The Changing Landscape of the Fight Against Opioid and Heroin Addiction and the Availability of Naloxone
In recent months, the Obama administration and many health and pharmaceutical players at the state and local levels have focused their attention on the national opioid epidemic. Based on recent findings from the National Center for Injury Prevention and Control, approximately 40 Americans die each day from overdoses involving prescription opioids. Additionally, according to the National Institute of Drug Abuse, in 2014 approximately 10,000 Americans died from heroin overdose.
To shed light on the matter, the White House declared a week last month as Prescription Opioid and Heroin Epidemic Awareness Week. Additionally, forty-six governors have agreed to take steps to address the nation’s opioid addiction by signing the NGA Compact to Fight Opioid Addition which seeks to reduce inappropriate prescribing of opioids and changing the nation’s understanding of opioids and addition, and ensuring a path to recovery for individuals suffering from addiction. The DEA continues to expand its Prescription Take-Back programs, with the next one being held on October 22, 2016.
However, many have recognized that in addition the need for awareness and policies to reduce the chances that an individual becomes addicted to opioids, there is also a need for the wider availability of the life-saving drug, naloxone, for those currently suffering from opioid addiction.
As a result of this need, the FDA recently launched a 2016 Naloxone App competition aimed at developing a mobile phone application that can connect opioid users, family members, and bystanders with nearby carriers of naloxone in an emergency overdose situation.
Likewise, at the state and local level, governments have been revising state laws to authorize the dispensing of naloxone without a prescription; such changes have allowed more and more pharmacies to dispense naloxone without a prescription, greatly increasing access to the lifesaving drug. Rite Aid, for example, recently announced that naloxone is now available without a prescription in its pharmacies in 17 states; CVS and Walgreens have implemented similar policies. Midwest states that have implemented regulations or policies regarding administration of naloxone by pharmacies include: Illinois, Missouri, Wisconsin, Nebraska, Minnesota and South Dakota (note: Minnesota and South Dakota allow dispensing of naloxone under a protocol or collaborative practice agreement).
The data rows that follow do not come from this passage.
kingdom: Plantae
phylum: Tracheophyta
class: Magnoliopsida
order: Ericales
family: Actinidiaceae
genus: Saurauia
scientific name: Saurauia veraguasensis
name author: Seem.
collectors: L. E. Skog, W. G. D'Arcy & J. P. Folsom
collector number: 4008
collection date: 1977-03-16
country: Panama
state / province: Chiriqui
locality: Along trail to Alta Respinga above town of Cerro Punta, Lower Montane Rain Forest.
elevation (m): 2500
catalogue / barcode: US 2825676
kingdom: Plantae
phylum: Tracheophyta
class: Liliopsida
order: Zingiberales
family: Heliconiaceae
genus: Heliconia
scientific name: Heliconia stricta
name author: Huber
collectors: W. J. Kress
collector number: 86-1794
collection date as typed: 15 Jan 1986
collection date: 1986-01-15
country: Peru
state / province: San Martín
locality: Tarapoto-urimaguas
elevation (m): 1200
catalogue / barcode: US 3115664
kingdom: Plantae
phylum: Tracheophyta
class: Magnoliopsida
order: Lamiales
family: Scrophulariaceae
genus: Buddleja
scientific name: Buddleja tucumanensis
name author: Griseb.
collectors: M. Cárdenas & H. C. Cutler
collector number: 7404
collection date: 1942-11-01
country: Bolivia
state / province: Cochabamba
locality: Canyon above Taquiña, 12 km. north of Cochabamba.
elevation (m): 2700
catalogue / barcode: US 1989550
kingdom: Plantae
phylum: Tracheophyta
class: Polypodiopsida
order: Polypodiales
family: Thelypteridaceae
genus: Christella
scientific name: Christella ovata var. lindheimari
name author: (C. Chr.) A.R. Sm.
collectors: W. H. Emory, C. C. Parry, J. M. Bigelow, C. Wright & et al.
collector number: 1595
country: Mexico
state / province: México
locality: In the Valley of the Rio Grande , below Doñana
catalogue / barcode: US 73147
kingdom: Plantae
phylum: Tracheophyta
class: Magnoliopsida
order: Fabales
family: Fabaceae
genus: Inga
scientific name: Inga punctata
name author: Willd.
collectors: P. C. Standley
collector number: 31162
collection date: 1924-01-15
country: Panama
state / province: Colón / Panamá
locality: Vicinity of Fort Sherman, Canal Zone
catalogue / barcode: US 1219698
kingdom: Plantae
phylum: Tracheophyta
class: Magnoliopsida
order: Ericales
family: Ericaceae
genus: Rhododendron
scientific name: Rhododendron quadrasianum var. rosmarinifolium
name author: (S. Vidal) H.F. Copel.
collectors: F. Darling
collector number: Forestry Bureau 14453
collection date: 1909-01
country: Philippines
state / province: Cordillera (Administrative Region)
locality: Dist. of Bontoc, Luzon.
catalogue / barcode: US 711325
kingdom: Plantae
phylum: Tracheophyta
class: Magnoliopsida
The effort to make naloxone available to those in need has expanded to some pharmacy manufacturers who have also been donating naloxone to state agencies, community pharmacies, treatment centers, and health care providers. For example, Mallinckrodt Pharmaceuticals recently announced the donation of 30,000 drug deactivation pouches in Hennepin County, Minnesota.
Additionally, state officials have expanded their plans to distribute naloxone to a number of different agencies. Colorado, for example, recently accounted plans to distribute naloxone to first responders in seventeen counties with high rates of drug overdoses. Many other states have announced similar plans.
Yet, even with so many industry players, lawmakers, and the public agreeing that greater action to curb opioid abuse and make naloxone more easily available to those in need, there continues to be disagreements and difficult questions that must be addressed. Recently, for example, a joint FDA advisory panel split on whether the injectable .4mg dose of naloxone should remain the current standard, or whether that dosage standard should be raised.
For now, given the daily changes in policy and laws related to naloxone dispensing, the pharmacy industry should continue to monitor applicable state and federal law, and, if a pharmacy determines that it can, and will, dispense naloxone without a prescription, it should adopt appropriate protocols and policies at the corporate and store level to ensure any required record keeping, reporting, or counseling requirements are met. Additionally, retail pharmacies should consider adopting policies and procedures for emergency situations involving an individual presenting themselves at the store for naloxone while experiencing an overdose. The pharmacies’ legal counsel should be involved in drafting and reviewing these policies to ensure compliance with state and federal laws.